3. Mouse model produced by adenovirus vector
Professor Zhao Jincun's team from Guangzhou National Institute of Respiratory Diseases used adenoviral vectors (Ad5) to transduce and express hACE2 in mouse lungs and successfully established the world's first non-transgenic mouse model of novel coronavirus pneumonia. The adenovirus (Ad5) vector (Ad5-CMV-hACE2) expressing the hACE2 gene was introduced via the CMV promoter, and it was introduced intranasally into wild mice and related gene knockout mice (type I interferon). Based on receptor-deficient or STAT1 knockout mice, a mouse model of mouse lung expressing hACE2 gene has been established, which is a key gene in the interferon pathway. When this non-transgenic humanized hACE2 mouse was infected with SARS-CoV-2, a high titer of the virus was detected in the lungs of the mouse, resulting in weight loss and clinicopathological symptoms and patients with new coronary pneumonia similar. Will appear. At the same time, experiments in mouse models also proved that type I interferon and STAT1 genes may be protected by SARS-CoV-2 infection.
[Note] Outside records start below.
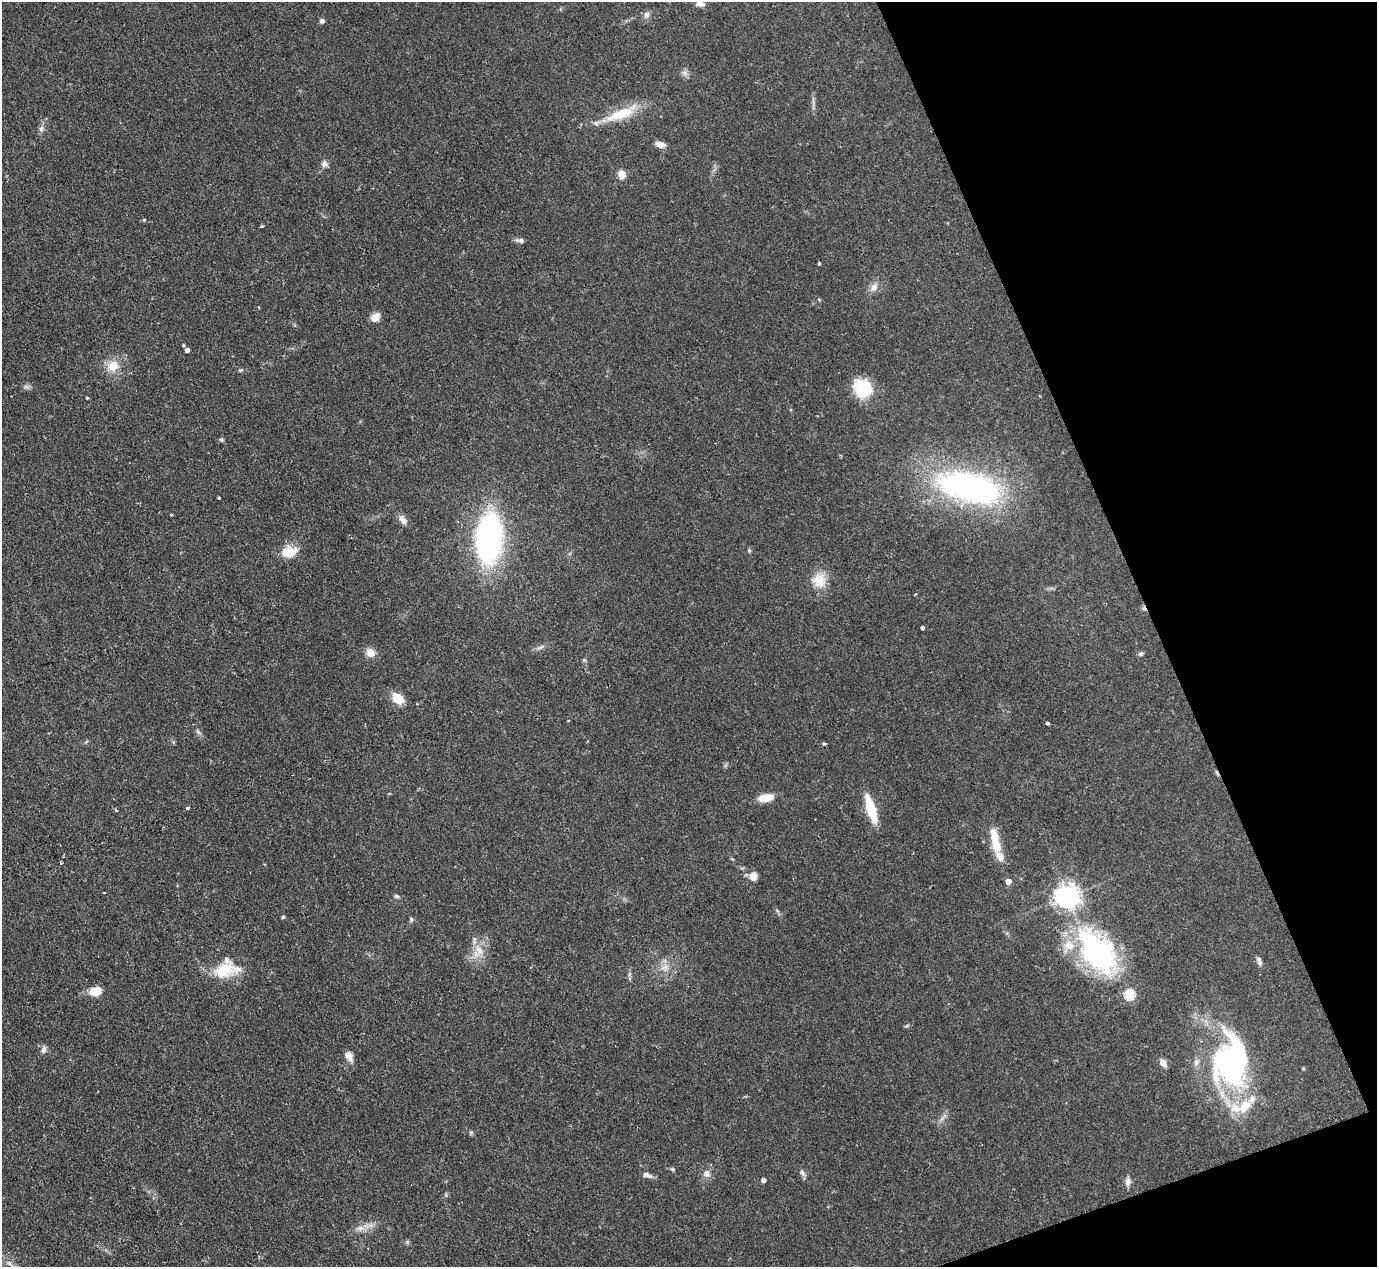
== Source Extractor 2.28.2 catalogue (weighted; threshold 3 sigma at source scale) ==
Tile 12 of 4 x 4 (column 4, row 3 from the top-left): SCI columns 4126-5500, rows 1416-2680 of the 5506 x 5493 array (HDU 1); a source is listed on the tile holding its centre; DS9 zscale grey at full resolution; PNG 1379 x 1269 px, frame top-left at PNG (2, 2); no overlay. Shown black and unused: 18% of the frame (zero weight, under 2 of 3 exposures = <1% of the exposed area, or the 3 px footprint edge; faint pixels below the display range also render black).
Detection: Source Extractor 2.28.2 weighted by HDU 2 'WHT'; one run over the whole footprint, this tile lists its part. Background 0.0744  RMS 0.0056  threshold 0.025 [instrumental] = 3 sigma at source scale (4.5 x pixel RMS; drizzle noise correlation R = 1.50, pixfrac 1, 0.05/0.05 arcsec/px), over >= 5 px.
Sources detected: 80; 1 cosmic-ray / hot-pixel residue — not listed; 8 inside a brighter listed object's ellipse — not listed separately; the other 71 listed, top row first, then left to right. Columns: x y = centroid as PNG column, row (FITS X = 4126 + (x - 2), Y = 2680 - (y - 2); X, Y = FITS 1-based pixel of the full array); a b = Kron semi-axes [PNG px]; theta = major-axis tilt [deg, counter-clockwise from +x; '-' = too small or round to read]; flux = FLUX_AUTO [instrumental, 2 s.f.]
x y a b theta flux
700 4 10 6 -7 2.6
646 15 8 8 - 2.4
322 21 6 5 - 1.5
684 73 9 6 -21 2
621 114 40 11 23 20
41 129 9 6 76 1.8
660 144 10 6 -19 4.1
325 164 9 7 6 2
622 174 5 5 - 21
144 220 4 4 - 0.58
261 226 3 3 - 0.86
520 240 12 5 -4 1.9
819 263 3 3 - 0.67
874 287 12 9 57 3.6
374 318 8 7 - 6.7
183 345 4 3 - 0.61
187 350 4 4 - 1.7
113 366 14 13 - 8.7
241 370 5 4 - 0.69
862 388 23 19 -53 21
87 398 3 3 - 0.83
221 439 6 5 - 0.9
969 487 67 29 -14 160
218 498 3 2 - 0.58
171 514 3 2 - 0.64
403 520 13 7 -58 3.4
489 538 45 23 87 140
749 550 5 4 - 0.75
289 552 20 13 12 9.9
819 580 19 17 -81 11
915 595 4 3 - 0.68
922 628 4 4 - 2.4
540 647 12 4 22 1.6
370 653 10 9 - 5.3
1141 654 6 5 - 1
584 660 6 4 44 0.76
398 698 12 9 -38 11
417 704 3 3 - 0.52
1047 723 4 3 - 1.3
824 744 4 3 - 0.93
765 798 16 8 7 8.3
187 808 3 3 - 3.4
871 809 25 8 -72 23
116 810 4 3 - 1.5
995 841 35 10 -78 14
61 863 3 3 - 0.63
753 876 10 9 - 4.2
1008 881 5 5 - 4.5
396 896 6 5 - 1
1067 896 8 7 - 510
283 917 5 4 - 0.74
411 919 6 5 - 0.96
479 950 16 9 -63 6.6
1097 951 64 36 -52 110
1259 961 11 5 -68 2
665 967 13 6 12 3.6
222 972 41 16 3 15
95 991 11 8 11 9.9
43 1050 10 7 64 2.2
349 1056 14 8 -62 3.6
1231 1061 60 39 85 130
1163 1063 9 6 -59 3.7
471 1132 6 4 43 0.77
673 1169 6 5 - 0.88
802 1173 10 6 -44 1.7
707 1174 10 9 - 3.2
647 1175 13 6 -21 2.6
763 1180 4 4 - 2.2
1128 1182 11 7 88 2.6
360 1228 8 7 - 2.7
9 1263 7 6 - 1.6
Isophote crosses this tile's border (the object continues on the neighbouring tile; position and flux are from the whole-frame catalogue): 2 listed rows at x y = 700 4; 9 1263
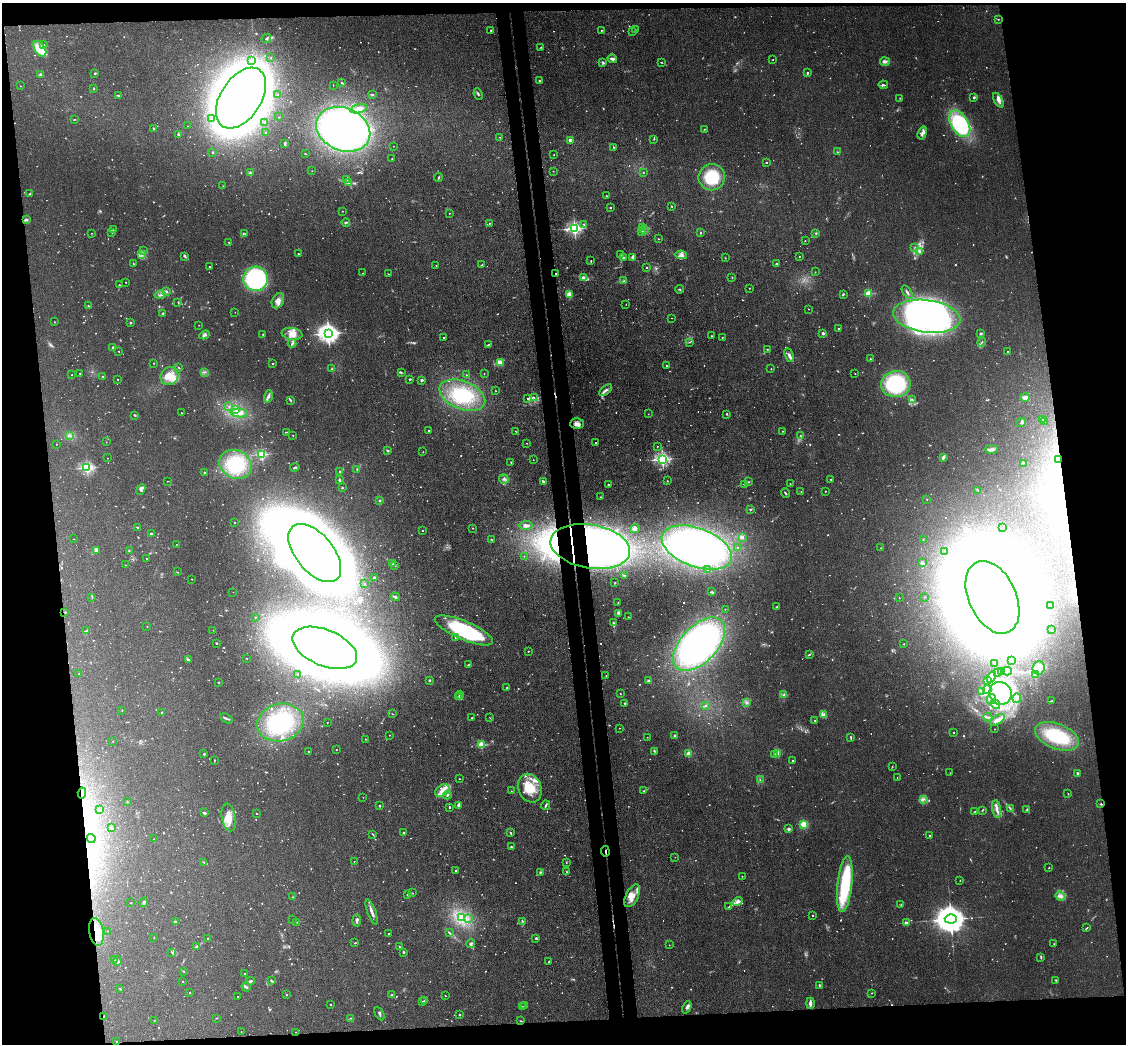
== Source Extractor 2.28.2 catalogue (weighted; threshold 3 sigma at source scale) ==
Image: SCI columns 57-4552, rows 133-4298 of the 4608 x 4537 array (HDU 1 of 3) = the unmasked area's bounding box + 8 px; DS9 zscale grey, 4 x 4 block average (1 PNG px = mean of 4 x 4 image px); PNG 1128 x 1046 px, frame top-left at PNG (2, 3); each listed source drawn as its Kron ellipse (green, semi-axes under 4 px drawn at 4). Shown black and unused: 16% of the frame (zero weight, under 3 of 4 exposures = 6% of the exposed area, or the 3 px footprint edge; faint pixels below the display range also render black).
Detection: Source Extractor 2.28.2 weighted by HDU 2 'WHT'. Background 0.0394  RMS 0.0046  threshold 0.0209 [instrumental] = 3 sigma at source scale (4.5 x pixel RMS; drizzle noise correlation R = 1.50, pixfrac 1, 0.05/0.05 arcsec/px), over >= 5 px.
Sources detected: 1399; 140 too faint to see at this stretch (4 x 4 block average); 53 inside a brighter object's white glare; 14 cosmic-ray / hot-pixel residue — neither listed nor drawn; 25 coinciding with a brighter row at this scale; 96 inside a brighter listed object's ellipse — not listed separately; of the other 1071, all 500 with FLUX_AUTO >= 1.26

As a leader in the development of model animals,
Zengyo Bio formed a research and development team to develop a new coronary mouse model at the beginning of the new coronavirus epidemic. We use the in-house developed TurboKnockout technology and optimized CRISPR-Pro technology to simultaneously prepare humanized hACE2 mice from three background strains of BALB/c, C57BL/6J and C57BL/6N to fully explore the advantages of different gene editing methods . Disadvantages, different gene targeting programs and construction strategies are designed to meet the needs of different research purposes and different application directions. Half a year has passed since the outbreak of new coronary pneumonia, and the research and development of vaccines and antiviral drugs are gradually becoming obvious. Although the staged victory of an epidemic is not immediately useful for preventing or treating infected people, everyone knows it. In this process, the mouse has become a powerful assistant in the human anti-viral infection pathway, realizing its greatest value to humans. Human beings have a common destiny and living things live together.